YOUR GOAL:
Reproduce, without alteration, the lines from the first one through the line containing "text_box [16, 73, 1477, 264]", inclusive.

————————

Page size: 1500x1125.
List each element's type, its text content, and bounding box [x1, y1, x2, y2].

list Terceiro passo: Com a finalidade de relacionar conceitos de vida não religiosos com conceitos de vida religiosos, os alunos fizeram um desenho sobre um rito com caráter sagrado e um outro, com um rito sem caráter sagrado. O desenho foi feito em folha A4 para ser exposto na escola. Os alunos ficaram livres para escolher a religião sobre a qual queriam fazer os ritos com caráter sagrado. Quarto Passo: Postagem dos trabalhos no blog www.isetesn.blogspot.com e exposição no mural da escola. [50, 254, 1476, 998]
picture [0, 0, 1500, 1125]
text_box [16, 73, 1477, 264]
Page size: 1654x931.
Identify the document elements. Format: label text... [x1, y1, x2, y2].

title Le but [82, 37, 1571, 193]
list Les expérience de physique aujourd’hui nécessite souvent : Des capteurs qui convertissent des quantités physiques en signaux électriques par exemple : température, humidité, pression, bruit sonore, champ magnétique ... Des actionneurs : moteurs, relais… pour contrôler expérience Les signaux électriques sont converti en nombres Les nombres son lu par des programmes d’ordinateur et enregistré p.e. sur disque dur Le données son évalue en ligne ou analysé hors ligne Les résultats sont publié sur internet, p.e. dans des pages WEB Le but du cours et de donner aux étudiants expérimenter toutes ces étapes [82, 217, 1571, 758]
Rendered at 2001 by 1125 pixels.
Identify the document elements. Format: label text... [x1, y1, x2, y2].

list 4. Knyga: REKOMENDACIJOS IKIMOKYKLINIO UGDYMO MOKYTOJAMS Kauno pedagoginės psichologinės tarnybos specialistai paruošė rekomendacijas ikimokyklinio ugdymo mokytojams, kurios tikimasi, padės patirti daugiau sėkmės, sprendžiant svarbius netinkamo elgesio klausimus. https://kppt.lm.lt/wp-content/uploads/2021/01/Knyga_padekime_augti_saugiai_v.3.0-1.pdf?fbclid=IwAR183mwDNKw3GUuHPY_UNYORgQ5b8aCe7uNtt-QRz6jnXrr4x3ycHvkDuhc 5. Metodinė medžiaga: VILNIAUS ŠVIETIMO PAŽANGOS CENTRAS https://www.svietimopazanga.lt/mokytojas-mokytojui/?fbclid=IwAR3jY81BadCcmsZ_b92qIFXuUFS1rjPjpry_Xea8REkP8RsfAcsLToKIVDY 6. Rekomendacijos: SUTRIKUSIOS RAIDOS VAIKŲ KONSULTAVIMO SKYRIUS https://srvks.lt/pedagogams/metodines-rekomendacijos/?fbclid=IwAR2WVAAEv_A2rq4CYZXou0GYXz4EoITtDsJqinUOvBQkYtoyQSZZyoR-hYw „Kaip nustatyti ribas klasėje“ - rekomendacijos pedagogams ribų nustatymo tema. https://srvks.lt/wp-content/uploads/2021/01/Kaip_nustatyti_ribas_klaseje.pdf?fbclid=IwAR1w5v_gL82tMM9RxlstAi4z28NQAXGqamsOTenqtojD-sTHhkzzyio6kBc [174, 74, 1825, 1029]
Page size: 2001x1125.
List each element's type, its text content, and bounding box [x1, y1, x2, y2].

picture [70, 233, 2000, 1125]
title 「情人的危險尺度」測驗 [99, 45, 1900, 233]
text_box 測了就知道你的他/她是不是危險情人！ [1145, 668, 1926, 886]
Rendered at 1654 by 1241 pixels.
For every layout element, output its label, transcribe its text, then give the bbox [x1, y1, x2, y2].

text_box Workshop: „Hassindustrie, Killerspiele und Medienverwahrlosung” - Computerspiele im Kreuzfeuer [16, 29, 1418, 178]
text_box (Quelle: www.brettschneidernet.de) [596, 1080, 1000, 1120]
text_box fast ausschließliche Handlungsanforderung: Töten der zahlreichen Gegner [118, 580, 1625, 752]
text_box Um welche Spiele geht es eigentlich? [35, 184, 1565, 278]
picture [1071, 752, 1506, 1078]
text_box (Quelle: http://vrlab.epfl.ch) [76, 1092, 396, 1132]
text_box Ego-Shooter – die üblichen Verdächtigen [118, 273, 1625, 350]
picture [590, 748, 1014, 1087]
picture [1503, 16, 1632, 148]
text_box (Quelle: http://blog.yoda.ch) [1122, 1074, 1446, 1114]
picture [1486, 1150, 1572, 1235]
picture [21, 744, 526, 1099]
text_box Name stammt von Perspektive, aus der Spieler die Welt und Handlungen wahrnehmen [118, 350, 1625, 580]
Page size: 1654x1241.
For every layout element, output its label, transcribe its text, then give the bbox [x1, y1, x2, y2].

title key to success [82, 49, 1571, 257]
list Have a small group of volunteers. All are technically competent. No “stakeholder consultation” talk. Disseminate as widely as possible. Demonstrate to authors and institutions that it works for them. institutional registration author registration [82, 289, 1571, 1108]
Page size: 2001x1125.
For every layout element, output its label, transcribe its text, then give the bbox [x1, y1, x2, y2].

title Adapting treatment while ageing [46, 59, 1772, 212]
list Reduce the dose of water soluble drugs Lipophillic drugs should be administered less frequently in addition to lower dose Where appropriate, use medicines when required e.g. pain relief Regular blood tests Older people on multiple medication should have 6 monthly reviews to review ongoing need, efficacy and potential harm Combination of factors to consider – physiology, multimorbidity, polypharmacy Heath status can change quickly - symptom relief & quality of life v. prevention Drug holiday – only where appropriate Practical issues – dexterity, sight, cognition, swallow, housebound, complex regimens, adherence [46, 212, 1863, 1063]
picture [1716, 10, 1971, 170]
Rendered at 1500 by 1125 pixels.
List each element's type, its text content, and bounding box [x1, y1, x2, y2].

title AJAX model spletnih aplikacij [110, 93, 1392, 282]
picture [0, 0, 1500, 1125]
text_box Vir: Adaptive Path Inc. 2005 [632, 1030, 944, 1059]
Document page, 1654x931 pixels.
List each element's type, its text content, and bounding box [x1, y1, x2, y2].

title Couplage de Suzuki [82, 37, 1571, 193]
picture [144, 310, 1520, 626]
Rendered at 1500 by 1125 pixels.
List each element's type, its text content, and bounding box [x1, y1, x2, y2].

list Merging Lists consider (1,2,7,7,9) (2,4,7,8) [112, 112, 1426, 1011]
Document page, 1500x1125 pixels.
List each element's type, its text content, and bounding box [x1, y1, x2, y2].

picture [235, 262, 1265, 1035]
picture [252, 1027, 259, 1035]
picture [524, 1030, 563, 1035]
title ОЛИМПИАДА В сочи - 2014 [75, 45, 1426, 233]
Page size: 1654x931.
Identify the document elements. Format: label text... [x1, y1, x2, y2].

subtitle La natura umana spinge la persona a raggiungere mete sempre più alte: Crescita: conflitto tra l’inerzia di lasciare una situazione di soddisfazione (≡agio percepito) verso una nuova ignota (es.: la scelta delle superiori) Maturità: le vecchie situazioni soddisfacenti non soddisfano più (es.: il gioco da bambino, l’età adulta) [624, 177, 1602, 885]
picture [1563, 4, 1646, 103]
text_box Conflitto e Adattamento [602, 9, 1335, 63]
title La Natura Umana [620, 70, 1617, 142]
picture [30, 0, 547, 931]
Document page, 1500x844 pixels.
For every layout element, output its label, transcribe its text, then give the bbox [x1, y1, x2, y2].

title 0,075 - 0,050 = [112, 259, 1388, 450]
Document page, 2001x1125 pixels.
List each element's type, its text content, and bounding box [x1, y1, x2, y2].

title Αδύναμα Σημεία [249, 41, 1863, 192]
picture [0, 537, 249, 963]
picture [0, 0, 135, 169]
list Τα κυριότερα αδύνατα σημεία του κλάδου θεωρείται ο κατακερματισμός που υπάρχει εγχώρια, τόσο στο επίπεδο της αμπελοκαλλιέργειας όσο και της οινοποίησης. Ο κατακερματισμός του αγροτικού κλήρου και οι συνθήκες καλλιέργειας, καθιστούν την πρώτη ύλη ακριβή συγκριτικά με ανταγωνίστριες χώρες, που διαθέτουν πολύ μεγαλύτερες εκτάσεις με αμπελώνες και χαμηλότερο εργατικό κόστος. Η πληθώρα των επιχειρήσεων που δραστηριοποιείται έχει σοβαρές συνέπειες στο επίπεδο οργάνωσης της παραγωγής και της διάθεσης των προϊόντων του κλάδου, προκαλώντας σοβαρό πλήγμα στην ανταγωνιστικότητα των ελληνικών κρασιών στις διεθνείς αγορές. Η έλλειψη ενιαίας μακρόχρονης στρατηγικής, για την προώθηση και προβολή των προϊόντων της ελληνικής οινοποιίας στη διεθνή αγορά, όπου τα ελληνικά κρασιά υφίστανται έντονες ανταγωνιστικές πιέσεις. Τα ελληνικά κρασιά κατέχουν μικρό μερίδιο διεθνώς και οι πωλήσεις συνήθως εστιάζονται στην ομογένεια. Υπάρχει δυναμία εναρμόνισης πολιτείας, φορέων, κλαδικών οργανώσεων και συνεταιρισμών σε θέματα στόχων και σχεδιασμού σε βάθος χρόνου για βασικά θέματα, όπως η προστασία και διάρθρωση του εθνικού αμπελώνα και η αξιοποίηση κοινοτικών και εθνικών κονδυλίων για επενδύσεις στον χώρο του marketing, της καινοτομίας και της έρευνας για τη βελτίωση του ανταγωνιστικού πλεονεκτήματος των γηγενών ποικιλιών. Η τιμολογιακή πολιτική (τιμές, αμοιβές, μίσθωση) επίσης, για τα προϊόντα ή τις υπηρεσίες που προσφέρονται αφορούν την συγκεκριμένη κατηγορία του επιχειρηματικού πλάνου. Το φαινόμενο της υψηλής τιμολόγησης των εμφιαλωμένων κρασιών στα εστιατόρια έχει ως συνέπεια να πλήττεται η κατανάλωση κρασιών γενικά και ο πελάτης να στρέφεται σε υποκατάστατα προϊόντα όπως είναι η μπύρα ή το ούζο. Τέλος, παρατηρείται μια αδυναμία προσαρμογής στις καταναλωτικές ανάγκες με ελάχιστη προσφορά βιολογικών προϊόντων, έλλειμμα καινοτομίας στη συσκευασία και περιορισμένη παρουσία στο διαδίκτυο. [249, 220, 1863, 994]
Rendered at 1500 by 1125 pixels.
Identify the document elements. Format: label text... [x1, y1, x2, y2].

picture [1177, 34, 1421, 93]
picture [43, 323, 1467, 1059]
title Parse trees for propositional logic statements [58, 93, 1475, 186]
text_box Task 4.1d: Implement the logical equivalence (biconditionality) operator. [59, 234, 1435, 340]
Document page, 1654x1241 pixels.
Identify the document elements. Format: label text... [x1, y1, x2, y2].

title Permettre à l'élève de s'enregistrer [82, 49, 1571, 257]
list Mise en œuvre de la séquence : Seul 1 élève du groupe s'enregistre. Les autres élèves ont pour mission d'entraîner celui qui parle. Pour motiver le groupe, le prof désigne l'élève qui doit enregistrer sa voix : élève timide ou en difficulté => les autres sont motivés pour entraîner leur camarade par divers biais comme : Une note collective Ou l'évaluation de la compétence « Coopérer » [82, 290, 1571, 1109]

————————

SOLUTION TO THE EXERCISE:
Page size: 1500x1125.
List each element's type, its text content, and bounding box [x1, y1, x2, y2].

list Terceiro passo: Com a finalidade de relacionar conceitos de vida não religiosos com conceitos de vida religiosos, os alunos fizeram um desenho sobre um rito com caráter sagrado e um outro, com um rito sem caráter sagrado. O desenho foi feito em folha A4 para ser exposto na escola. Os alunos ficaram livres para escolher a religião sobre a qual queriam fazer os ritos com caráter sagrado. Quarto Passo: Postagem dos trabalhos no blog www.isetesn.blogspot.com e exposição no mural da escola. [50, 254, 1476, 998]
picture [0, 0, 1500, 1125]
text_box [16, 73, 1477, 264]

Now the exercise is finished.